I was able to get my GIS stack installed, all of the programs I use are in Fedora’s repository.  I did have to make a change to GDAL, I use several non-open GIS data formats (ESRI File Geodatabases, MrSID rasters, and ERDAS ecw rasters).  Under Arch it was just a matter of downloading the appropriate API or SDK, altering the default PKGBUILD file to point to the appropriate libraries and recompiling.  Under Fedora you have to edit the SPEC file, and SPEC files are much more complicated that Arch’s PKGBUILD files.  In addition Fedora’s package management system expects any libraries that a packaged program is complied against to be accounted for in a package.  Eventually I got it all sorted out and I got back to work.

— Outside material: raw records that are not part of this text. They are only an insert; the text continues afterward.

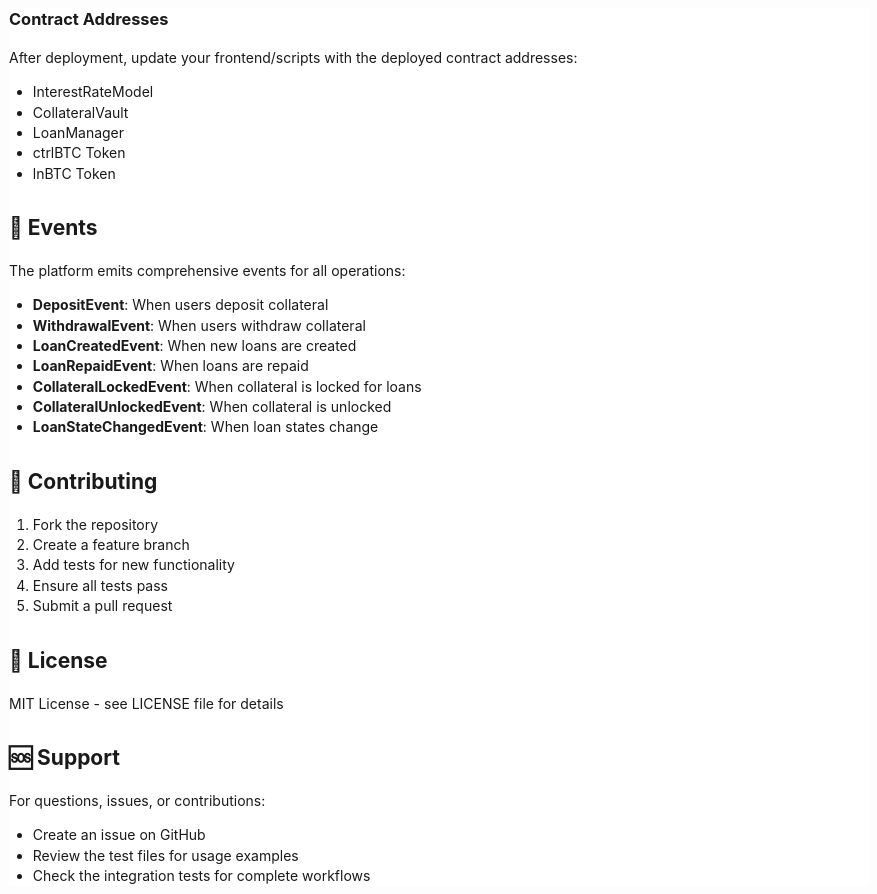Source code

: ### Contract Addresses
After deployment, update your frontend/scripts with the deployed contract addresses:
- InterestRateModel
- CollateralVault  
- LoanManager
- ctrlBTC Token
- lnBTC Token

## 📝 Events

The platform emits comprehensive events for all operations:

- **DepositEvent**: When users deposit collateral
- **WithdrawalEvent**: When users withdraw collateral
- **LoanCreatedEvent**: When new loans are created
- **LoanRepaidEvent**: When loans are repaid
- **CollateralLockedEvent**: When collateral is locked for loans
- **CollateralUnlockedEvent**: When collateral is unlocked
- **LoanStateChangedEvent**: When loan states change

## 🤝 Contributing

1. Fork the repository
2. Create a feature branch
3. Add tests for new functionality
4. Ensure all tests pass
5. Submit a pull request

## 📄 License

MIT License - see LICENSE file for details

## 🆘 Support

For questions, issues, or contributions:
- Create an issue on GitHub
- Review the test files for usage examples
- Check the integration tests for complete workflows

I’m still too new to Fedora to do a comparison between it and Arch.  Certainly installing Fedora is much easier than installing Arch.  For day to day use they are about the same, in fact since I kept my /home on a separate partition they are nearly identical experiences.  Both use systemd to manage services, and both give you up to date software.  That was one worry about moving to Fedora, Arch’s rolling release always gave me easy access to the latest versions of the software I used on a daily basis.  Although Fedora isn’t rolling release all of the software I use is the latest and greatest.  QGIS, PostGIS, Postgres, LibreOffice, etc are all up to date.  As I said earlier the rub comes when I need to tweak software from the Fedora default.  Perhaps it will get easier for me as time goes on, or perhaps I’ll flush my root directory and reinstall Arch.